Pangenome graphs in pathogen genomics for public health

Joep de Ligt PhD, Senior Science Lead Bioinformatics & Genomics

Whole genome sequencing has revolutionized infectious disease surveillance for tracking and monitoring the spread and evolution of pathogens. However, using a linear reference genome for genomic analyses may introduce biases, especially when studies are conducted on highly variable bacterial genomes of the same species. Pangenome graphs provide an efficient model for representing and analyzing multiple genomes and their variants as a graph structure that includes all types of variations. In this study, we present a practical bioinformatics pipeline that employs the PanGenome Graph Builder and the Variation Graph toolkit to build pangenomes from assembled genomes, align whole genome sequencing data and call variants against a graph reference. The pangenome graph enables the identification of structural variants, rearrangements, and small variants (e.g., single nucleotide polymorphisms and insertions/deletions) simultaneously. We demonstrate that using a pangenome graph, instead of a single linear reference genome, improves mapping rates and variant calling for both simulated and real datasets of the pathogen Neisseria meningitidis. Overall, pangenome graphs offer a promising approach for comparative genomics and comprehensive genetic variation analysis in infectious disease.

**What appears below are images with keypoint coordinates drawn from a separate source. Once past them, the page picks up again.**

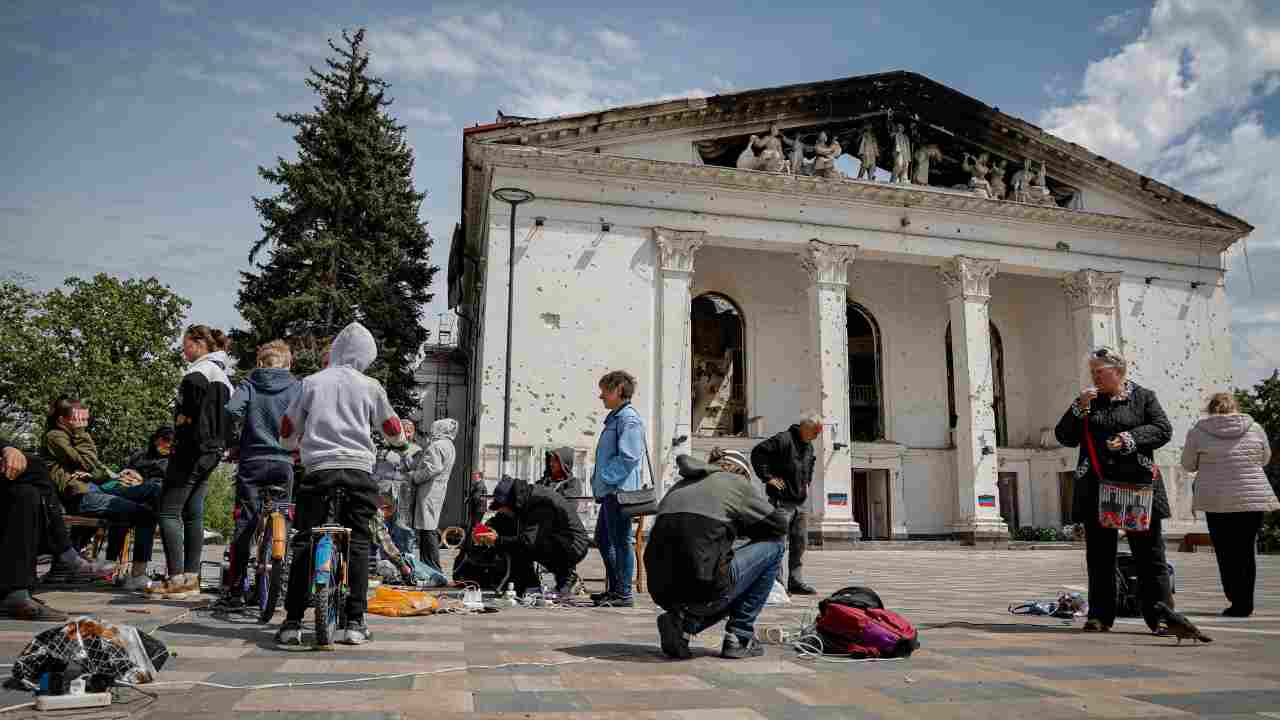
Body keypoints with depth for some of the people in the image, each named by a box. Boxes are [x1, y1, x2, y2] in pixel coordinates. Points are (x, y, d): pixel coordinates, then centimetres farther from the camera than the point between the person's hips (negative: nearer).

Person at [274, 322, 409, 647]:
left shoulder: (311, 382, 9)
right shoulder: (370, 386, 7)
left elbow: (287, 433, 15)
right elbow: (394, 432, 18)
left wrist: (300, 443, 37)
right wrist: (403, 439, 41)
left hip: (318, 470, 0)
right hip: (358, 471, 0)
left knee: (304, 543, 8)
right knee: (357, 544, 7)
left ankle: (292, 623, 5)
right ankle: (355, 623, 5)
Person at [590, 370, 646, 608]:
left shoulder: (628, 419, -13)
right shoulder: (614, 418, 19)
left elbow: (628, 457, -22)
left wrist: (604, 479, -18)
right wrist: (598, 482, 16)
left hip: (619, 490, -11)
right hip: (609, 491, 11)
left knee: (621, 542, -4)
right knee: (603, 539, 17)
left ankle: (624, 594, 3)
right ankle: (614, 588, 26)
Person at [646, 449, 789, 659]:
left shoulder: (679, 486, 24)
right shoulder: (737, 482, 8)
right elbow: (779, 524, 14)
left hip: (662, 592, 7)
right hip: (704, 586, -7)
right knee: (773, 545, 16)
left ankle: (682, 621, 8)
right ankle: (739, 636, 14)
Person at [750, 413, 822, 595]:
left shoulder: (809, 447, 16)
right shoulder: (783, 440, -13)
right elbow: (757, 452, -19)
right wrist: (768, 477, -19)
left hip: (801, 503, 9)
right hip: (783, 501, -9)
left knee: (800, 542, 10)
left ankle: (795, 581, 17)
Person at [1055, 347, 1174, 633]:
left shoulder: (1143, 397, 8)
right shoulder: (1087, 401, 13)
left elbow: (1163, 430, -2)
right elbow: (1065, 437, 6)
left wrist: (1131, 438, -15)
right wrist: (1079, 407, -6)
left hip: (1137, 484, -2)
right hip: (1096, 486, 2)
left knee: (1149, 553, 0)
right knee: (1099, 556, 6)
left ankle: (1160, 615, 7)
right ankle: (1100, 615, 13)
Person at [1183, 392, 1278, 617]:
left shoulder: (1198, 431, -4)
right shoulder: (1255, 428, 1)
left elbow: (1188, 465, 5)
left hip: (1216, 500, -2)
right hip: (1253, 498, 2)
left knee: (1225, 551, 6)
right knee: (1247, 550, 10)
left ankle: (1236, 600, 3)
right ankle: (1244, 603, 12)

Building a Pangenome Alignment Index via Recursive Prefix-Free Parsing

Christina Boucher, Associate Professor, University of Florida

Emerging pangenomic methods include VG, Giraffe, and Moni, where the first two methods build an index a variation graph from the multiple alignment of the sequences, and Moni simply indexes all the sequences in a manner that takes the repetition of the sequences into account. Moni uses a preprocessing technique called prefix-free parsing to build a dictionary and parse from the input—these, in turn, are used to build the main run-length encoded BWT, and suffix array of the input. This is accomplished in linear space in the size of the dictionary and parse. Therein lies the open problem that we tackle in this paper. Although the dictionary scales nicely (sub-linear) with the size of the input, the parse becomes orders of magnitude larger than the dictionary. To scale the construction of Moni, we need to remove the parse from the construction of the RLBWT and suffix array. We accomplish this, in this paper by applying prefix-free parsing recursively on the parse. Although conceptually simple, this leads to an algorithmic challenge of constructing the RLBWT and suffix array without access to the parse. We solve this problem, implement it, and demonstrate that this improves the construction time by a factor of 8.9 the running time and by a factor of 2.7 the memory required.

This is joint work with Marco Oliva (PhD candidate at the University of Florida) and Travis Gagie at Dalhousie University.